Cameroun: les enfants face au fléau de la malnutrition
Moktar Abatcha, un enfant camerounais de 18 mois, ne pèse pas lourd dans les bras de sa mère, Falmata Ousmanou qui essaie, malgré ses hurlements de douleur, de l’extraire du drap de l’hôpital de Maroua (extrême-nord), où on le soigne pour malnutrition.
Chaque année, la malnutrition tue au moins 45. 000 enfants de moins de cinq ans au Cameroun, selon le Fonds des Nations unies pour l’enfance (Unicef). En juillet, elle a été à l’origine du décès de six enfants admis à l’hôpital de district de Kousseri (extrême-nord).
Dans le nord du pays 115. 000 enfants souffrent de malnutrition aiguë globale (GAM-insuffisance de poids par rapport à la taille), selon l’Unicef.
La région est touchée par une crise alimentaire après une mauvaise campagne agricole 2009-2010 qui affecte plusieurs pays du Sahel, notamment le Tchad, le Niger et le Mali. Les cas de malnutrition y augmentent sensiblement en période de soudure, (juillet-septembre) au cours de laquelle la nourriture est rare.
Plusieurs raisons expliquent la malnutrition infantile au nord du Cameroun. « Nous avons des causes médicales (manque de soins essentiels notamment) », souligne Flaubert Danbe, responsable nutrition à la délégation régionale à la Santé de l’Extrême-Nord.
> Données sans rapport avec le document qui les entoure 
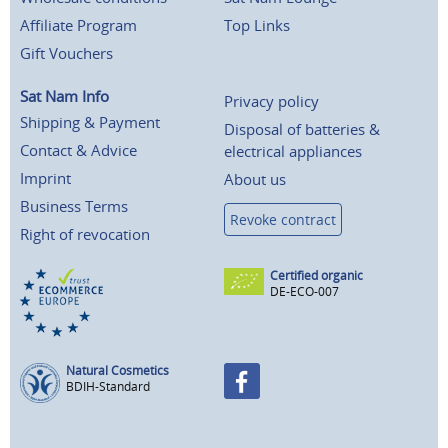
Affiliate Program
Top Links
Gift Vouchers
Sat Nam Info
Privacy policy
Shipping & Payment
Disposal of batteries &
Contact & Advice
electrical appliances
Imprint
About us
Business Terms
Revoke contract
Right of revocation
Certified organic
DE-ECO-007
Natural Cosmetics
BDIH-Standard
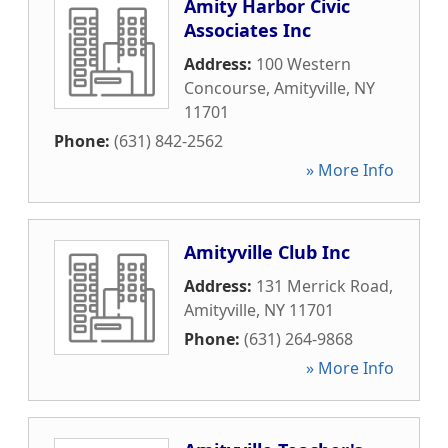
Amity Harbor Civic
Associates Inc
Address:
100 Western
Concourse
,
Amityville
,
NY
11701
Phone:
(631) 842-2562
» More Info
Amityville Club Inc
Address:
131 Merrick Road
,
Amityville
,
NY
11701
Phone:
(631) 264-9868
» More Info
Mais il y a aussi « l’ignorance de certaines mamans qui ne savent pas quoi donner à leurs enfants et/ou, la pauvreté », ajoute-t-il.
« Beaucoup de parents (du nord) confient leurs enfants aux grands-parents qui ne parviennent pas à les nourrir comme il se doit », indique pour sa part le docteur Laurent Djontu, pédiatre à l’hôpital de Kousseri.
Par ailleurs, les mères ne respectent pas toujours les prescriptions de spécialistes sur « l’allaitement maternel exclusif », préférant « l’allaitement artificiel », ce qui expose également leurs bébés à la malnutrition, selon le docteur Djontu.
A sa naissance, Moktar n’a pas été nourri au lait maternel parce le sein de sa mère ne coulait pas, selon elle.
« C’est depuis l’âge de 11 mois que je le nourris à la bouillie de maïs qu’il a commencé à maigrir », explique Falmata.
« Parfois, la bouillie n’est pas complète. Il arrive aussi que je n’en ai pas pour mon enfant parce que je suis pauvre », poursuit la jeune maman, divorcée deux fois et qui doit nourrir seule ses trois enfants (un quatrième est décédé).
A Yaoundé, la capitale, les problèmes de malnutrition demeurent très peu connus, notamment des décideurs. « Lorsque certains responsables d’administrations (publiques) découvrent des photos d’enfants malnutris, ils ont du mal à croire qu’elles ont été prises au Cameroun », dit, sous le sceau de l’anonymat, un fonctionnaire du ministère de la Santé.
En 2008, le ministère de la Santé a lancé un programme de prise en charge médicale et nutritionnelle des enfants malnutris, couvrant 20 des 43 districts de santé des régions du Nord et de l’Extrême-Nord.
Mais, selon des sources concordantes, les aliments fournis par l’Unicef dans le cadre de cette initiative sont souvent périmés à leur arrivée dans les centres communautaires de distribution.
Le Programme alimentaire mondial (PAM) envisage d’apporter une assistance alimentaire durant six mois aux populations du nord afin d’atténuer les effets de la crise alimentaire.
« L’aide d’urgence est bonne mais elle n’est pas durable. Elle crée la dépendance », relève Valéry Nodem, responsable du Réseau de lutte contre la faim (Rélufa) au Cameroun.